== Textauszug ==
= = = = =
Wie durch die in Abschnitt 1.3 beschriebenen Modelle bereits erkennbar ist, bietet sich für das Inspection Game ein sehr großes Anwendungsfeld in verschiedenen Gebieten. Avenhaus et al. heben dabei insbesondere vier verschiedene Anwendungsgebiete und Einordnungsmöglichkeiten för die verschiedenen Modelle hervor.10Das größte und älteste Anwendungsgebiet mit den meisten Veröffentlichungen ist das der Rüstungskontrolle und Abrüstungsverträge. Es lassen sich hierbei drei nacheinander folgende Phasen unterscheiden. Die erste Phase bis 1967, der auch das ursprüngliche Modell von Dresher entstammt, beschäftigt sich mit Modellen zur Kontrolle von verbotenen Atomwaffentests. Daran schloss sich bis 1985 eine Phase an, die unter dem Einfluss des Nicht-Verbreitungs-Vertrages von Atomwaffen stand und auf die Überwachung von spaltbaren Materialien durch die Internationale-Atomenergie­Organisation fokussiert war. Die letzte, bis heute anhaltende Phase, begann nach dem Ende des Kalten Krieges und dem Zusammenbruch der Sowjetunion. Hauptgegenstand der spieltheoretischen Analyse in dieser Phase sind verschiedene Abrüstungs­abkommen.11Zu dem zweiten Anwendungsgebiet gehören Modelle, die sich mit wirtschaftlichen Konfliktsituationen befassen. Es finden sich Modelle über Konflikte in den Bereichen Materialwirtschaft, Bilanzierung, Rechnungsprüfung oder Versicherungen12. Viele dieser Konflikte haben eine große Ähnlichkeit mit dem Prinzipal-Agent-Problem13. Die vorgestellten Modelle von Borch, Avenhaus, Biermann und Fandel/Trockel lassen sich diesem Anwendungsgebiet zuordnen. Ein weiteres Anwendungsgebiet von Inspection Games liegt im Bereich des Umweltschutzes. Hier erfolgt die Spielgestaltung zwischen einem Unternehmen, welches Emissionen in die Umwelt einleitet, und einer entsprechenden Überwachungsbehörde.14Das vierte Anwendungsgebiet bezeichnen Avenhaus et al. mit „Miscellanous models“15, worunter sie sämtliche anderen Themengebiete subsumieren. Tatsächlich sind jedoch der größte Teil dieser diversen Modelle Schmugglerspiele zwischen einer Exekutivbehörde und einem Schmuggler oder Spion, die eine entsprechende Anwendung hinsichtlich der Verbrechensbekämpfung ermöglichen. Diesem Anwendungsgebiet lassen sich auch die präsentierten Modelle von Thomas/Nisgav, Baston/Bostock und Fergusaon/Melolidakis zuordnen.16

3 Darstellung ausgewählter Modelle des Inspection Games

In diesem Kapitel werden die ausgewählten Modelle des Inspection Games dargestellt. Dabei wird zwischen rekursiven und nicht rekursiven Spielen unterschieden.
= = = = =
== Extrahierte Einträge ==
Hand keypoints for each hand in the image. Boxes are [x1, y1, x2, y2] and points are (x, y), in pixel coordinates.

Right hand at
= = = = =
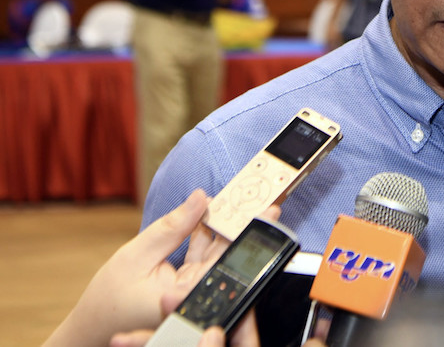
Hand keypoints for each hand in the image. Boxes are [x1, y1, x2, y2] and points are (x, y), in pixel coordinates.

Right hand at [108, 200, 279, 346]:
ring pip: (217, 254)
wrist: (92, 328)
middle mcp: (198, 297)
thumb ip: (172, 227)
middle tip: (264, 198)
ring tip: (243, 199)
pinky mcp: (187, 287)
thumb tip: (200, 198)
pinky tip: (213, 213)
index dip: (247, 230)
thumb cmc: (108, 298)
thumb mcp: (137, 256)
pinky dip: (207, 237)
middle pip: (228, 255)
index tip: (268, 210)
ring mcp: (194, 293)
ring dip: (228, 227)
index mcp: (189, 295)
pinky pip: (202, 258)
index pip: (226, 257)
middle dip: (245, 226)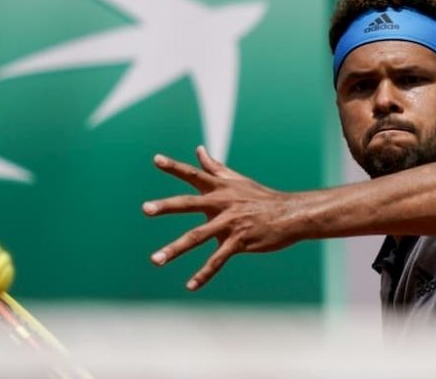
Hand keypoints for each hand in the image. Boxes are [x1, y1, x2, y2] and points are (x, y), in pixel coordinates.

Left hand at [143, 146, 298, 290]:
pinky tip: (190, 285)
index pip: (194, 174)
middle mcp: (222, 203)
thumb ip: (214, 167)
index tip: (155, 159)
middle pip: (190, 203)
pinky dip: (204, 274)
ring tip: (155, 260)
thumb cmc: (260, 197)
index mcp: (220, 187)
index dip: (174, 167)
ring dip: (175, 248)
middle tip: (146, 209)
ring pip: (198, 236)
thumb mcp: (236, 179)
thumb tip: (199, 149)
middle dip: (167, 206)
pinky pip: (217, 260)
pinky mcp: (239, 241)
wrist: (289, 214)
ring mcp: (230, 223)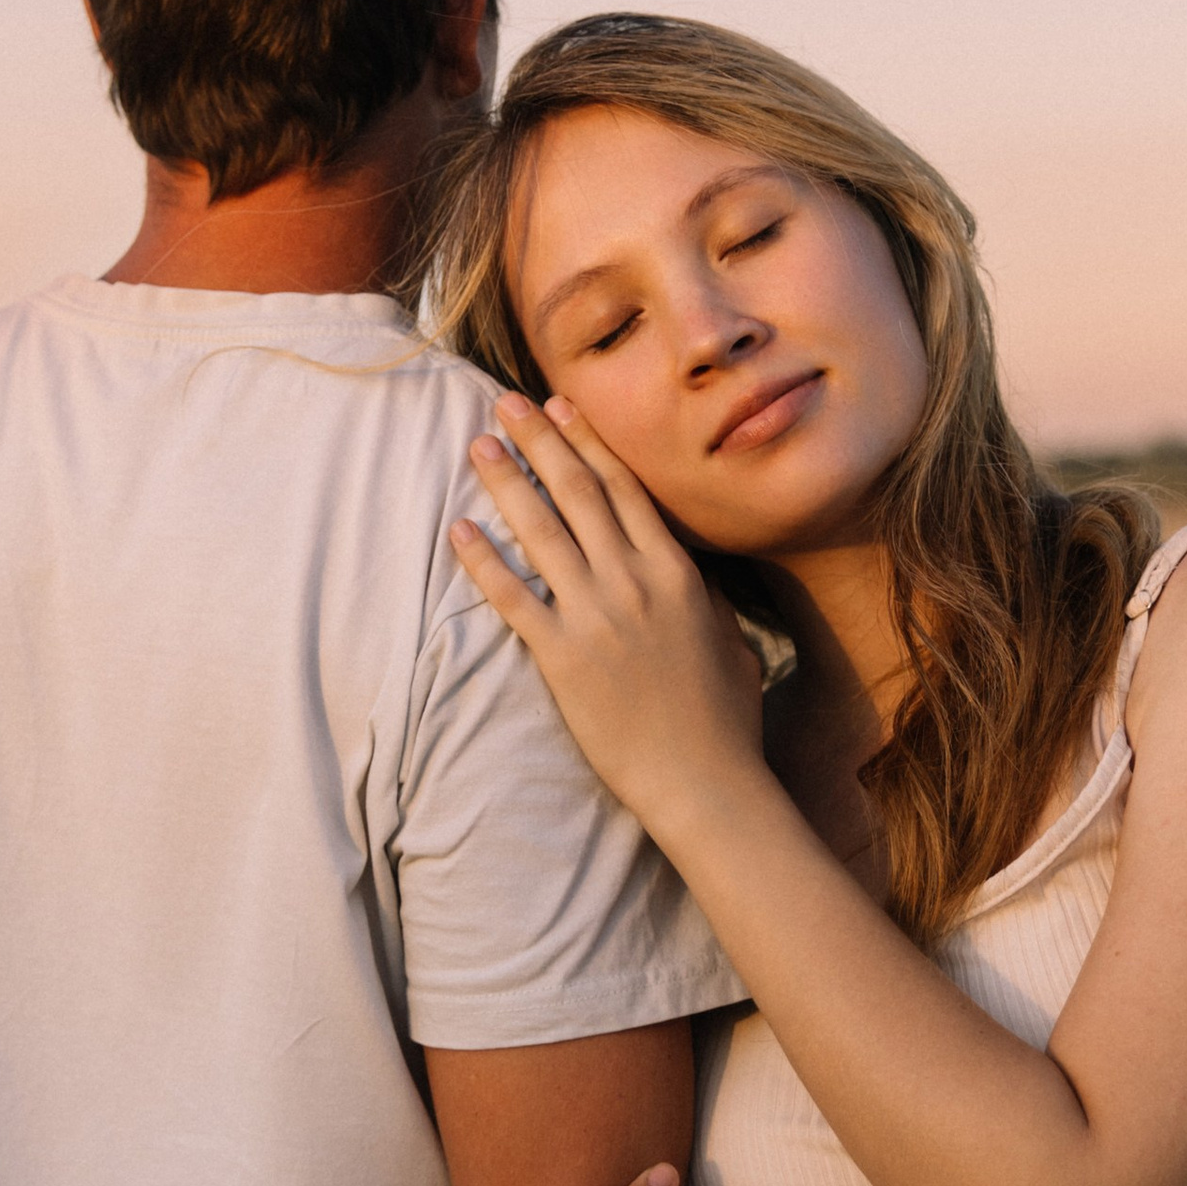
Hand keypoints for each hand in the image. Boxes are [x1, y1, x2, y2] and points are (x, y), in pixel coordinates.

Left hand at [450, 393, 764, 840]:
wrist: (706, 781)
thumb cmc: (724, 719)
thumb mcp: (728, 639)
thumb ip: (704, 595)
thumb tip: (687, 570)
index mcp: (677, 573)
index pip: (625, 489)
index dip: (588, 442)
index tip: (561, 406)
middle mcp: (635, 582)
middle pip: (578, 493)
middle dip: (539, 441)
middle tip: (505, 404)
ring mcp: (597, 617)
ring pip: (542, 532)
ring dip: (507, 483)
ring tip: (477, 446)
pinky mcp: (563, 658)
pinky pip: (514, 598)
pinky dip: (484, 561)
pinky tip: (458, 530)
= = = = =
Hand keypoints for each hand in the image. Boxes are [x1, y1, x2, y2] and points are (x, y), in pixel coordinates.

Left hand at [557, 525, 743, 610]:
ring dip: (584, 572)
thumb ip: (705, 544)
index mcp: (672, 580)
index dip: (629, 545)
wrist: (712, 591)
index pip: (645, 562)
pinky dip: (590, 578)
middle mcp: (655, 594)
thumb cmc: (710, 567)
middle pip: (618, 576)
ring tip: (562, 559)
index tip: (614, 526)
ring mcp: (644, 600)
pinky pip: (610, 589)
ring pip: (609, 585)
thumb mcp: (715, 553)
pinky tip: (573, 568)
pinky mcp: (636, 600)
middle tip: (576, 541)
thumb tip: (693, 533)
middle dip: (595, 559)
= = = = =
== Aufgabenteile ==
A. Beantworte anhand des Textes zum Inspection Game diese Fragen:
(i) Bis zu welchem Jahr dauerte die erste Phase im Anwendungsgebiet der Rüstungskontrolle?
(ii) Zwischen welchen Parteien erfolgt die Spielgestaltung im Bereich des Umweltschutzes?
(iii) Welche zwei Arten von Spielen werden in Kapitel 3 unterschieden?
B. Führe den Text zum Inspection Game nach seinem letzten Satz weiter.
Die Auflistung hat mit dem Text zum Inspection Game nichts zu tun.

== Lösungen ==
A.
(i) Bis 1967.
(ii) Zwischen einem Unternehmen, das Emissionen in die Umwelt einleitet, und einer entsprechenden Überwachungsbehörde.
(iii) Rekursive und nicht rekursive Spiele.

B.
3.1 Rekursive Spiele

Das wesentliche Merkmal der rekursiven Spiele ist der zeitliche Ablauf. Ein Spiel kann in mehreren, aufeinander basierenden, Runden ablaufen. Dabei entscheiden die beteiligten Spieler immer simultan über ihre Strategie für die aktuelle Spielrunde. Die Entscheidung eines Spielers für eine bestimmte Aktionsmöglichkeit beeinflusst die Strategien und erwarteten Auszahlungen in den folgenden Runden. Das Spiel endet nach Ablauf einer gewissen, den Spielern bekannten, Zeitspanne oder ebenfalls in Abhängigkeit der getroffenen Entscheidungen.

3.1.1 Modell von Dresher

Dresher hat 1962 ein Inspection Game formuliert, in dem die Kontrolle mittels stichprobenhafter Überprüfungen von Waffenkontrollvereinbarungen thematisiert wird. Vor dem geschichtlichen Hintergrund des Kalten Krieges kamen Waffenkontroll- und später Abrüstungsabkommen eine große Bedeutung zu. Diese Abkommen wurden in der Regel von Waffenkontrollorganisationen durch stichprobenhafte Inspektionen vor Ort überwacht. Es ist anzunehmen, dass eine Partei, die einem derartigen Abkommen zugestimmt hat, dennoch einen Anreiz hat, das entsprechende Abkommen zu verletzen, um dadurch einen strategischen Vorteil zu erlangen. Diese Situation formuliert Dresher als ein Nullsummenspiel zwischen einem Kontrolleur und einem Inspizierten. In einem Nullsummenspiel entsprechen mögliche Payoffs des einen Spielers den negierten Payoffs des anderen Spielers.17

Dresher geht dabei von folgenden Annahmen aus:

- Innerhalb einer gewissen Zeitperiode gibt es n Situationen, in denen der Inspizierte den Vertrag einmal verletzen kann18.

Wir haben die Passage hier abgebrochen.